Chilean politician (born 1948)

Juan Ignacio Pérez Walker (born 4 August 1948) is a Chilean politician who served as Senator.

He served as Senator for the 3rd Senatorial Constituency, Atacama Region, for two consecutive terms between 1990 and 2002, representing Renovación Nacional.

== Biography ==
=== Family and youth ===
He was born in Santiago, Chile, on 4 August 1948. He is the son of Clemente Pérez Zañartu, who served as Ambassador to the Holy See during the government of President Eduardo Frei Montalva, and Teresa Walker Concha.

In April 2013, he married Marianela de Lourdes López Diez. He is the father of three daughters.

=== Professional career ===
He completed his secondary education at the Instituto de Humanidades Luis Campino in Santiago and at the Notre Dame International School in Rome, Italy. After finishing school, he entered the Law program at the Pontifical Catholic University of Chile. He qualified as a lawyer on 25 November 1974.

During his university years, he served as a teaching assistant in Political Law between 1972 and 1974 and later became a full professor of Sociology at the School of Engineering of the University of Chile.

After graduating, he completed a Master’s degree in Development Sciences with a specialization in Economics at the Institute of Social Doctrines (ILADES), a degree validated by the Catholic University of Leuven, Belgium.
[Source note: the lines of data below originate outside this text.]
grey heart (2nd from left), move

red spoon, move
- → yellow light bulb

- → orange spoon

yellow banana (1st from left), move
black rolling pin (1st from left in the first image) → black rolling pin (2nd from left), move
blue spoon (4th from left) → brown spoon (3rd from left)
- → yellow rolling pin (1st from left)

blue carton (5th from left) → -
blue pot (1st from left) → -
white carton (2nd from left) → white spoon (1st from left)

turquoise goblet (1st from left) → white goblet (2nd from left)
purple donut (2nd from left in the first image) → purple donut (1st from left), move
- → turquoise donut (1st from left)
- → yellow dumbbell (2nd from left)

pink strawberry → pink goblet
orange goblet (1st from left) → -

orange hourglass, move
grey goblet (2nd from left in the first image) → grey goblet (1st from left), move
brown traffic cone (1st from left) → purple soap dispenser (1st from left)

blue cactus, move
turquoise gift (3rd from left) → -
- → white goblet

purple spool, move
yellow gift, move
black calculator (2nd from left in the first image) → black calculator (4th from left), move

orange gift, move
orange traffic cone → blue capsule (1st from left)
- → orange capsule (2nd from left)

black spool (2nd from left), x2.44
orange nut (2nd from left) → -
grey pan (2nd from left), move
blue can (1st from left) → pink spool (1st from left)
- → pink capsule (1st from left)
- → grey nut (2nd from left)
He practiced law independently and, between 1974 and 1976, was a member of the law firm of Ángel Fernández Sotomayor. In parallel, he served on the board of directors of Coopeseguros S.A. and the José Cardijn Foundation. He also worked as a legal advisor for Cooprev Ltda. Between 1976 and 1977, he was Director of Peugeot Chile S.A., and subsequently served as director of Compañía Forestal de Chiloé S.A. and the Hogar de Cristo.

Between 1984 and 1988, he worked as a political and economic affairs commentator for the Television Corporation of the University of Chile and Televisión Nacional de Chile.

In 1987, he was a member of the editorial committee of the magazine Master Club.

== Political career ==
He began his public career when he was appointed by the Military Government as Executive Secretary of the Economic and Social Council in 1985. Between 1988 and 1989, he served as Vice President of that body.

In 1987, he acted as an advisor to the General Directorate of the State Railways Company of Chile (EFE).

In the parliamentary elections of December 1989, he was elected Senator representing Renovación Nacional in the Democracy and Progress electoral pact, for the 3rd Senatorial Constituency of the Atacama Region, for the 1990–1994 term. He obtained 24,147 votes, corresponding to 22.20% of the validly cast votes. In 1993, he was re-elected for the same constituency for the 1994–2002 term, with 23,737 votes, equivalent to 21.65% of the valid votes.